The misstatement that is perhaps the most frequently cited states that the American military intelligence community had "broken" the Japanese encryption codes which were in use prior to the attack.
This is partially correct. The Americans (as well as British and Australians) had broken the Japanese diplomatic code (known as PURPLE) but had only partially broken the code in use by the Japanese Navy (known as JN-25). As part of its routine procedure, the Japanese would periodically introduce revisions (new "versions") of JN-25 which severely constrained the code-breaking ability of the American forces in the Pacific. In fact, the Americans were not aware that the Japanese fleets used in the attacks on both Pearl Harbor and the Philippine Islands had left Japan's territorial waters simply because the Americans were unable to decipher the coded radio traffic!
The other common misstatement is to the effect that the US Navy's aircraft carriers had been secretly ordered "out of harm's way."
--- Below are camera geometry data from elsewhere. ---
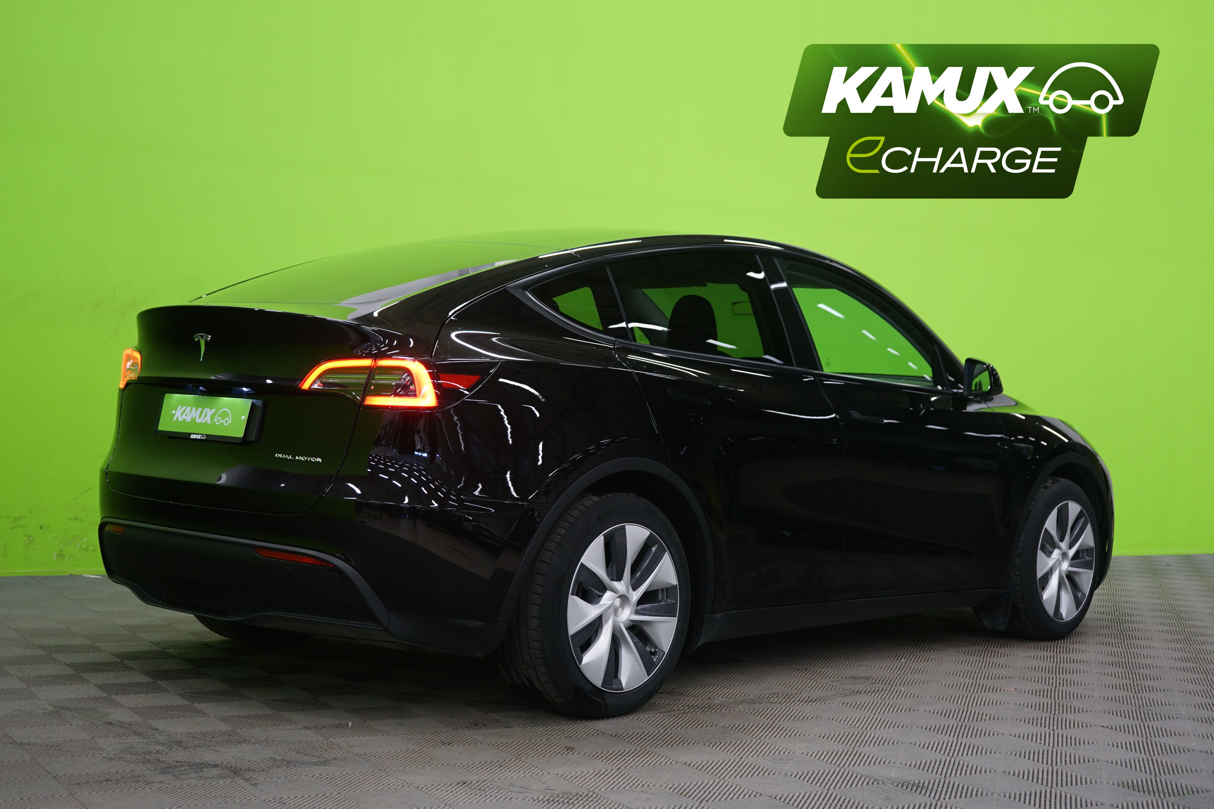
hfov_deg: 40.3
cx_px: 607
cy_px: 404
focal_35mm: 49
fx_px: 1652
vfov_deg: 27.5
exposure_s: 1/8
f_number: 4.5
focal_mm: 49
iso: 400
The three carriers assigned to the Pacific Fleet; Enterprise,
Lexington, and Saratoga were disposed as follows on the morning of December 7th:
Enterprise had left Pearl Harbor on November 27 to deliver aircraft to Wake Island and was positioned some 200 miles west of the island of Oahu; Lexington had set sail on December 5 to deliver aircraft to Midway Island and was positioned 500 miles south of that island, and Saratoga (which had just undergone a major overhaul in Bremerton, Washington) was entering the harbor at the San Diego Naval Air Station when the attack on Pearl Harbor began.
As the historical record has proven, the Roosevelt administration felt that an attack by Japan on the United States would be "insanity" and that the United States could easily defeat Japan even if it did attack. Much of this arrogance on the part of the Americans was based on its racial prejudices against the Japanese, that an army of "skinny, short, nearsighted weaklings" were no match for the American military and that the Japanese were technologically incapable of an attack for from its own territory.
The United States paid a dear price in the Pacific for its arrogance, as it would also pay for its hubris in Vietnam a quarter-century later.
In conclusion, the War in the Pacific was not the result of some vague conspiracy. To insist otherwise is to ignore lessons that today's policy planners, regardless of their country of loyalty, should take to heart.